[RL][Cherry-Pick] Fix the out-of-bounds issue caused by int32 in the R3 kernel by gongshaotian · Pull Request #7496 · PaddlePaddle/FastDeploy

gongshaotian · 2026-04-20T02:57:08Z

Motivation

Fix the out-of-bounds issue caused by int32 in the Triton kernel
cherry pick PR：

Modifications

Routing Replay Triton Kernel

Usage or Command

Pass

Accuracy Tests

Pass

Checklist

Add at least a tag in the PR title.
- Tag list: [[FDConfig],[APIServer],[Engine], [Scheduler], [PD Disaggregation], [Executor], [Graph Optimization], [Speculative Decoding], [RL], [Models], [Quantization], [Loader], [OP], [KVCache], [DataProcessor], [BugFix], [Docs], [CI], [Optimization], [Feature], [Benchmark], [Others], [XPU], [HPU], [GCU], [DCU], [Iluvatar], [Metax]]
- You can add new tags based on the PR content, but the semantics must be clear.
Format your code, run pre-commit before commit.
Add unit tests. Please write the reason in this PR if no unit tests.
Provide accuracy results.
If the current PR is submitting to the release branch, make sure the PR has been submitted to the develop branch, then cherry-pick it to the release branch with the [Cherry-Pick] PR tag.

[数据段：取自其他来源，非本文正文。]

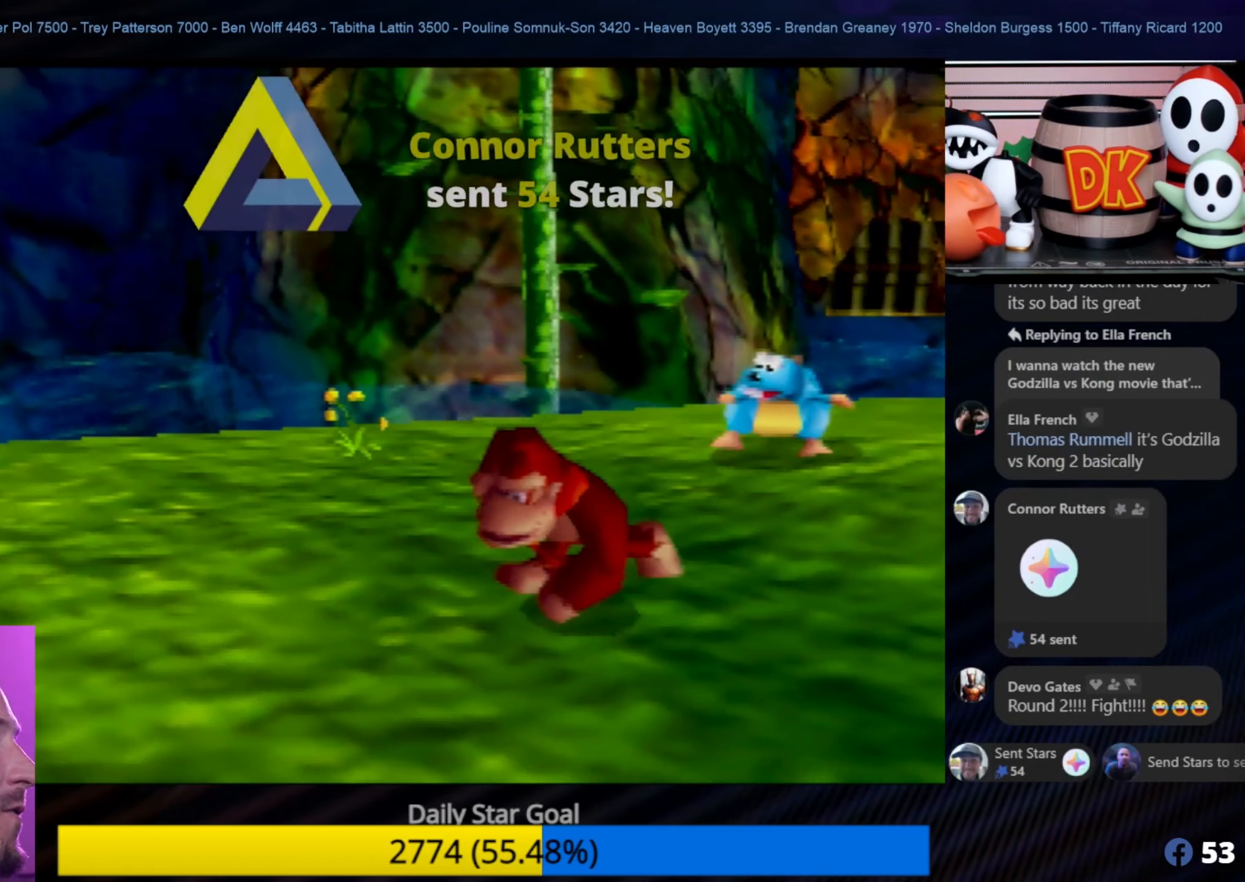
{"buttons": [], "left_stick": "up-left", "events": [[267, "left_stick", "up-left"]]}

…dle#6604) * Optimizate delete batch and fused put * refine code * refine code * refine code * Support suspend r3

paddle-bot · 2026-04-20T02:57:18Z

Thanks for your contribution!

PaddlePaddle-bot

🤖 AI Code Review | 2026-04-20 14:25 CST

📋 Review 摘要

PR 概述：修复 R3 Routing Replay Triton Kernel 中 int32 导致的越界问题，并新增 suspend 机制、fused/non-fused 路径的 clear 逻辑修正等改进。
变更范围：model_executor/layers/moe/、config.py、envs.py、worker/gpu_model_runner.py
影响面 Tag：OP RL

问题

级别	文件	概述
🟡 建议	`routing_indices_cache.py:164`	日志中 "Congfig" 拼写错误
🟡 建议	`routing_indices_cache.py:130`	移除了 `seq_lens_decoder` 的 shape 断言，降低了 Python 层防御
🟡 建议	`routing_indices_cache.py:192`	环境变量读取方式与 `envs.py` 注册不一致
❓ 疑问	`routing_indices_cache.py:870`	`delete_prefix_batch` → `delete_batch` 语义变更，请确认

总体评价

Triton kernel 的 int32→int64 修复和边界检查增强是本 PR 的核心价值，修复方式正确。fused/non-fused 路径的 clear 逻辑拆分也合理。有几处小问题建议修正。

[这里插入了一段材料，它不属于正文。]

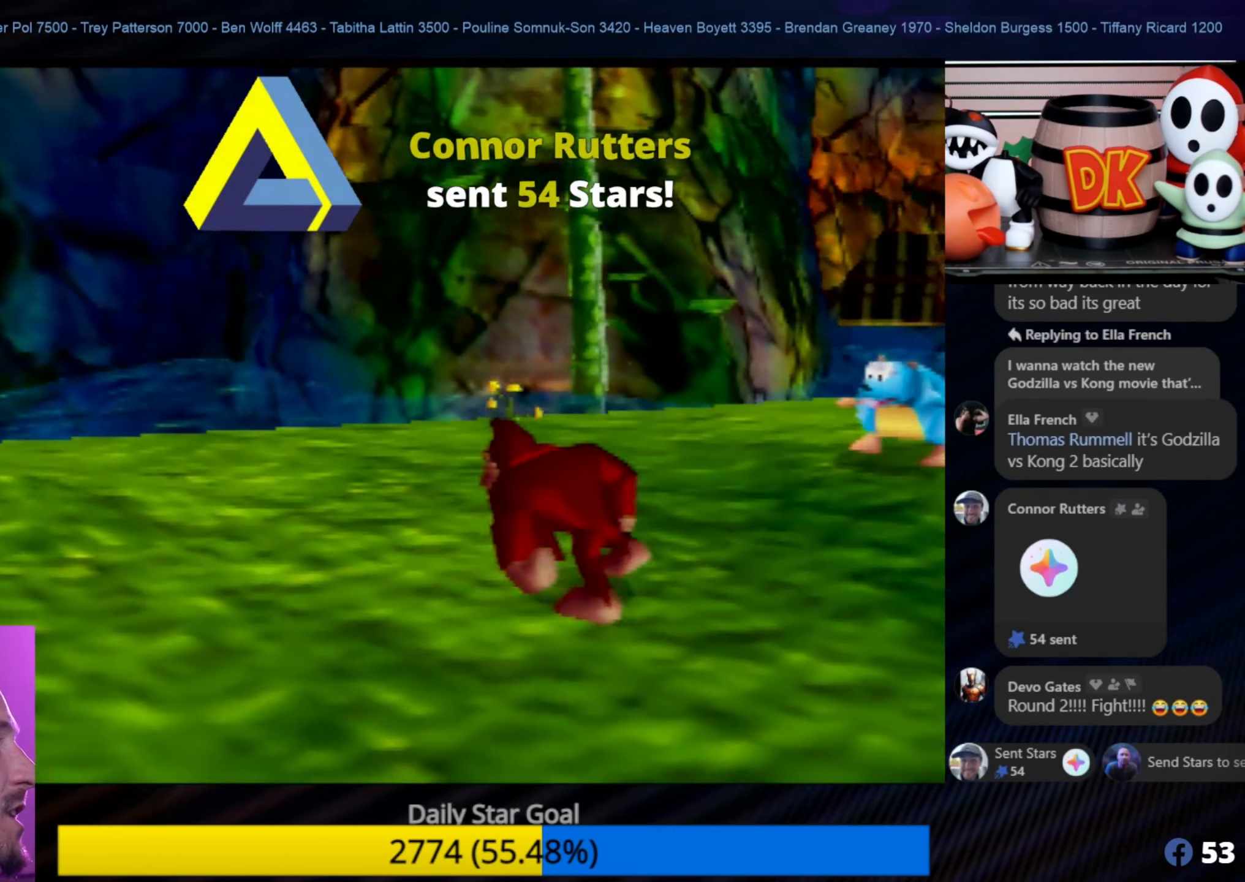
{"buttons": [], "left_stick": "up-left", "events": []}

PaddlePaddle-bot · 2026-04-20T06:25:09Z

        self.num_moe_layers = fd_config.model_config.num_hidden_layers - fd_config.model_config.moe_layer_start_index
        self.only_last_turn = fd_config.routing_replay_config.only_last_turn
        self.use_fused_put = fd_config.routing_replay_config.use_fused_put
+        logger.info(f"[R3] Rollout Routing Replay Congfig: {fd_config.routing_replay_config}")


🟡 建议 日志中 "Congfig" 拼写错误，应为 "Config"。

Suggested change

logger.info(f"[R3] Rollout Routing Replay Congfig: {fd_config.routing_replay_config}")

logger.info(f"[R3] Rollout Routing Replay Config: {fd_config.routing_replay_config}")

PaddlePaddle-bot · 2026-04-20T06:25:10Z

+    assert (
+        topk_ids.shape[1] == routing_replay_table.shape[3]
+    ), f"({topk_ids.shape[1]}, {routing_replay_table.shape[3]})"
+    assert batch_id_per_token.shape[0] == token_num, f"({batch_id_per_token.shape[0]}, {token_num})"


🟡 建议 原有的 assert seq_lens_decoder.shape[0] == max_num_seqs 断言被移除了。虽然 kernel 内部已新增 batch_mask 做越界防护，但 Python 层的断言能在 kernel 启动前更早地捕获 tensor shape 不匹配问题，并给出更清晰的错误信息。建议保留此断言：

assert seq_lens_decoder.shape[0] >= max_num_seqs, f"({seq_lens_decoder.shape[0]}, {max_num_seqs})"

PaddlePaddle-bot · 2026-04-20T06:25:10Z

+    def update_suspend_routing_replay(self):
+        """Allow RL to use R3 in different training rounds"""
+        # TODO(gongshaotian): Delete this func
+        suspend_routing_replay = os.environ.get("FD_SUSPEND_ROUTING_REPLAY", "0")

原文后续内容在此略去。